* Goal of the exercise
Turn the listing below into a Markdown table with two columns, Row and Text. Give each line of text its own numbered row, skip blank lines, and leave the pictures out.

▼

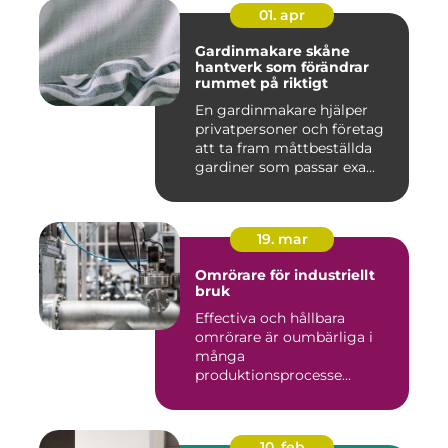
01. apr
Gardinmakare skåne
hantverk som förändrar
rummet på riktigt
En gardinmakare hjälper
privatpersoner och företag
att ta fram måttbeställda
gardiner som passar exa...
19. mar
Omrörare för industriellt
bruk
Effectiva och hållbara
omrörare är oumbärliga i
många
produktionsprocesse...
10. feb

▲

* Task solution
| Row | Text |
|---|---|
| 1 | 01. apr |
| 2 | Gardinmakare skåne |
| 3 | hantverk som förändrar |
| 4 | rummet på riktigt |
| 5 | En gardinmakare hjälper |
| 6 | privatpersoner och företag |
| 7 | att ta fram måttbeställda |
| 8 | gardiner som passar exa... |
| 9 | 19. mar |
| 10 | Omrörare för industriellt |
| 11 | bruk |
| 12 | Effectiva och hållbara |
| 13 | omrörare är oumbärliga i |
| 14 | många |
| 15 | produktionsprocesse... |
| 16 | 10. feb |